Ellie first started wearing dresses around age 3 for dress up. We noticed that she was so much happier when she had dresses on that we would joke that we should never take them off of her! Soon she made it hard for us to do just that. By 4 she had dresses on all the time... over snow gear even. It was okay with us as we thought we just had a son who liked dresses. It didn't even occur to us that we had a daughter-- until she told us.

On Ellie's 4th birthday she had an Elsa and Lightning McQueen party. The house was filled with friends and she flitted around happily in an Elsa dress and tiara. After the party was over we were walking up to bed and I said: " You are my favorite princess boy". To that, she stopped, looked me in the eyes, and said

" I'm not a boy mama. I'm a girl in my heart and my brain."

From that point on she was a non-stop "girl". She would draw herself as girl stick figures, tell us she was a girl cartoon character, and shortly after asked her brother to call her "sister". He did.

Before Ellie socially transitioned, she was a quiet, somewhat taciturn little child. She didn't have many friends and hid a lot. While we do have a lot of smiling pictures, if we were in public or out, she would hide and not talk to people. That all changed when we switched pronoun and then name. We made the decision in the car one day on the way to a museum. When we got out of the car she ran up to a mom and her child and said " Hi! I'm Ellie! What's your name!" From then out she made friends, was playful, and way more outgoing. She's certainly an introvert... but she's a happy one.

We have had 100% support. We sent a letter to all family and friends including the families in the class that Ellie was in. It included how and why we made the decision as well as resources. It also encouraged them to ask us questions if they had them. IF people don't agree, they at least respect our daughter by using the right name and pronoun.
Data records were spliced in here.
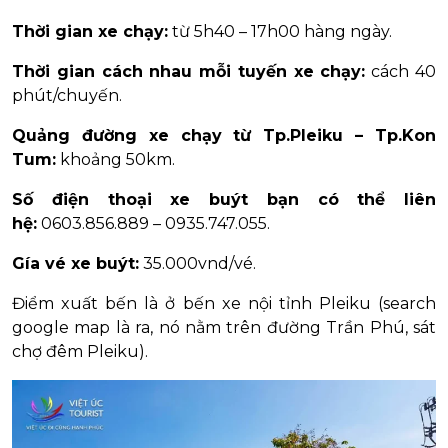
Thời gian xe chạy:
từ 5h40 – 17h00 hàng ngày.
Thời gian cách nhau mỗi tuyến xe chạy:
cách 40
phút/chuyến.
Quảng đường xe chạy từ Tp.Pleiku – Tp.Kon
Tum:
khoảng 50km.
Số điện thoại xe buýt bạn có thể liên
hệ:
0603.856.889 – 0935.747.055.
Gía vé xe buýt:
35.000vnd/vé.
Điểm xuất bến là ở bến xe nội tỉnh Pleiku (search
google map là ra, nó nằm trên đường Trần Phú, sát
chợ đêm Pleiku).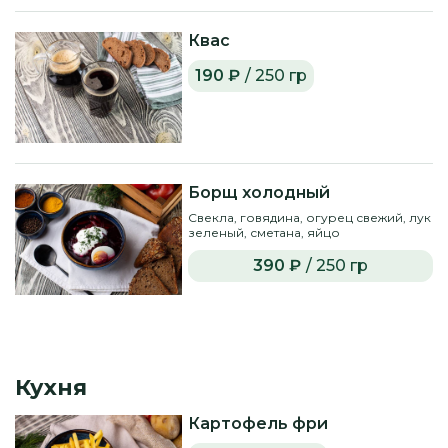
Квас
190 ₽
/ 250 гр
Борщ холодный
Свекла, говядина, огурец свежий, лук
зеленый, сметана, яйцо
390 ₽
/ 250 гр
Кухня
Картофель фри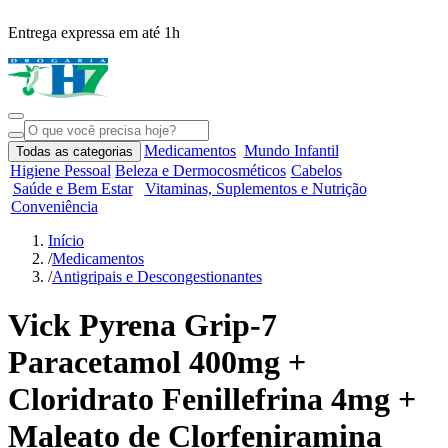
Entrega expressa em até 1h
R
Medicamentos
Mundo Infantil
Todas as categorias
Higiene Pessoal
Beleza e Dermocosméticos
Cabelos
Saúde e Bem Estar
Vitaminas, Suplementos e Nutrição
Conveniência
Início
/
Medicamentos
/
Antigripais e Descongestionantes
Vick Pyrena Grip-7
Paracetamol 400mg +
Cloridrato Fenillefrina 4mg +
Maleato de Clorfeniramina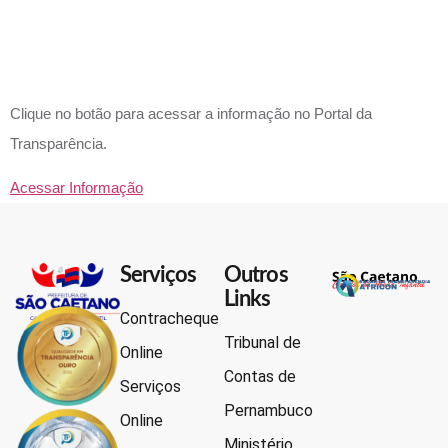
REPASSA
Clique no botão para acessar a informação no Portal da
Transparência.
Acessar Informação
Serviços
Outros
Links
Contracheque
Tribunal de
Online
Contas de
Serviços
Pernambuco
Online
Ministério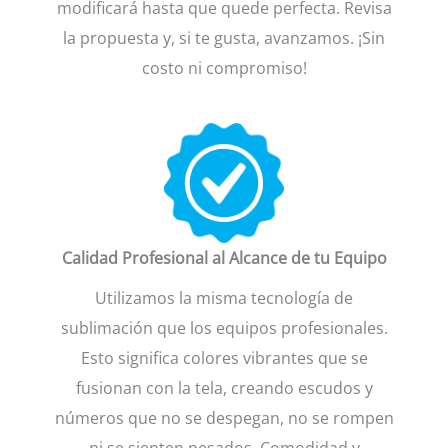
modificará hasta que quede perfecta. Revisa
la propuesta y, si te gusta, avanzamos. ¡Sin
costo ni compromiso!
Calidad Profesional al Alcance de tu Equipo
Utilizamos la misma tecnología de
sublimación que los equipos profesionales.
Esto significa colores vibrantes que se
fusionan con la tela, creando escudos y
números que no se despegan, no se rompen
ni se sienten pesados. Comodidad y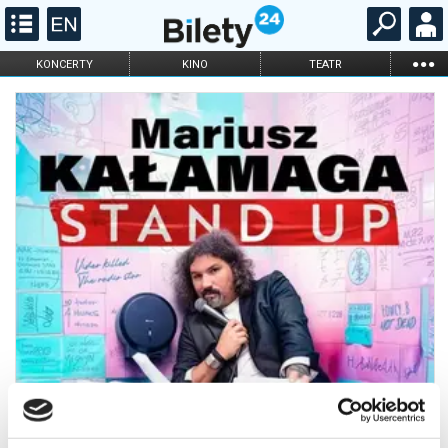
...
KONCERTY
KINO
TEATR
KABARET I
FILHARMONIA
OPERA I BALET
STAND-UP
DLA DZIECI
ONLINE
KARNETY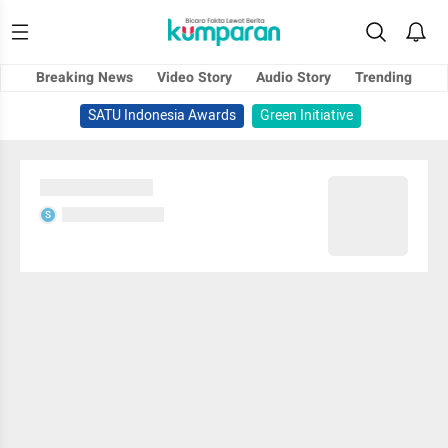
Breaking News
Video Story
Audio Story
Trending
SATU Indonesia Awards
Green Initiative
Sedang memuat...
Sedang memuat...
S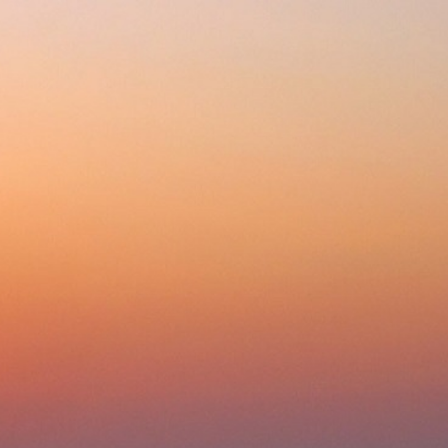
288-2-876
+7 (343)
Будни
Корзина 0
с 10:00 до 18:00
ции
Доставка
Оплата
Сервис
ы
»
Стационарные миксеры
»
Стационарные миксеры Smeg
 SMEG SMF04CREU КРЕМОВЫЙ
гда вам позвонит оператор, уточните, возможна ли дополнительная скидка.
Нравится
46 
Почему 
Цена обновлена: 0
Купить в 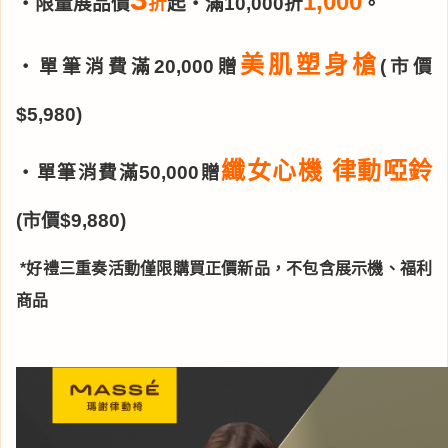
1,000
・限量展品價
折
起・滿10,000折
。
美肌塑身槍
・單筆消費滿20,000贈
(市價
$5,980)
纖女心機 律動啞鈴
・單筆消費滿50,000贈
(市價$9,880)
*好禮三重奏活動僅限購買正價新品，不包含展示機、福利
商品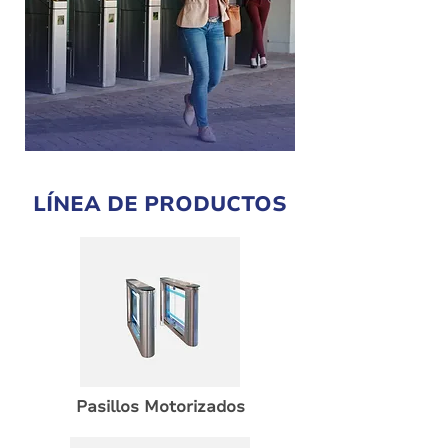
LÍNEA DE PRODUCTOS
Pasillos Motorizados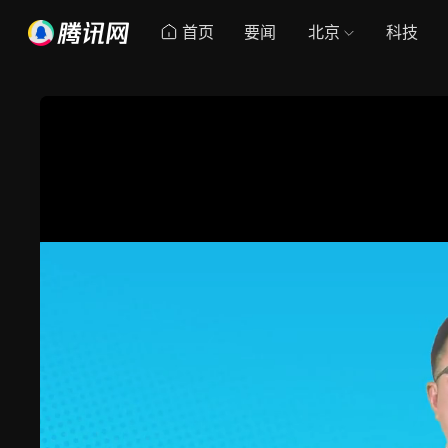
首页
要闻
北京
科技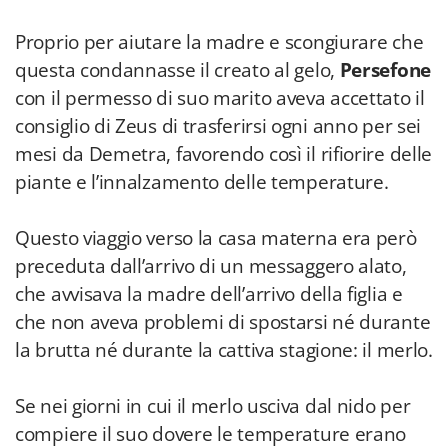
Proprio per aiutare la madre e scongiurare che
questa condannasse il creato al gelo,
Persefone
con il permesso di suo marito aveva accettato il
consiglio di Zeus di trasferirsi ogni anno per sei
mesi da Demetra, favorendo così il rifiorire delle
piante e l’innalzamento delle temperature.
Questo viaggio verso la casa materna era però
preceduta dall’arrivo di un messaggero alato,
che avvisava la madre dell’arrivo della figlia e
che non aveva problemi di spostarsi né durante
la brutta né durante la cattiva stagione: il merlo.
Se nei giorni in cui il merlo usciva dal nido per
compiere il suo dovere le temperature erano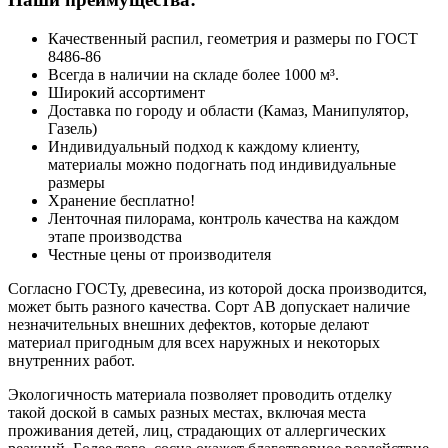
Качественный распил, геометрия и размеры по ГОСТ
8486-86
Всегда в наличии на складе более 1000 м³.
Широкий ассортимент
Доставка по городу и области (Камаз, Манипулятор,
Газель)
Индивидуальный подход к каждому клиенту,
материалы можно подогнать под индивидуальные
размеры
Хранение бесплатно!
Ленточная пилорама, контроль качества на каждом
этапе производства
Честные цены от производителя
Согласно ГОСТу, древесина, из которой доска производится,
может быть разного качества. Сорт АВ допускает наличие
незначительных внешних дефектов, которые делают
материал пригодным для всех наружных и некоторых
внутренних работ.
Экологичность материала позволяет проводить отделку
такой доской в самых разных местах, включая места
проживания детей, лиц, страдающих от аллергических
Ellie is many things. She's a phenomenal artist. She loves her brother dearly and hugs him all the time. She giggles and says her favorite talent is running. She is a climber, a jumper, a little rambunctious child... and she happens to be transgender. I just hope her light can always shine. Ellie wants to be an art teacher-police woman - runner. That won't be hard right?

I hope that as people like us share our stories that others will take the time to read them... really read them. I hope they ask questions, learn, and educate themselves. Even if that is too much to ask, I hope that people, at the very least, respect others' identities and think about what they would want for their child.

While they may not choose to have a trans child,

I can guess that they certainly want a safe, happy, and loved one. And that is what is most important. WE are lucky to have Ellie in our lives and wouldn't change her at all.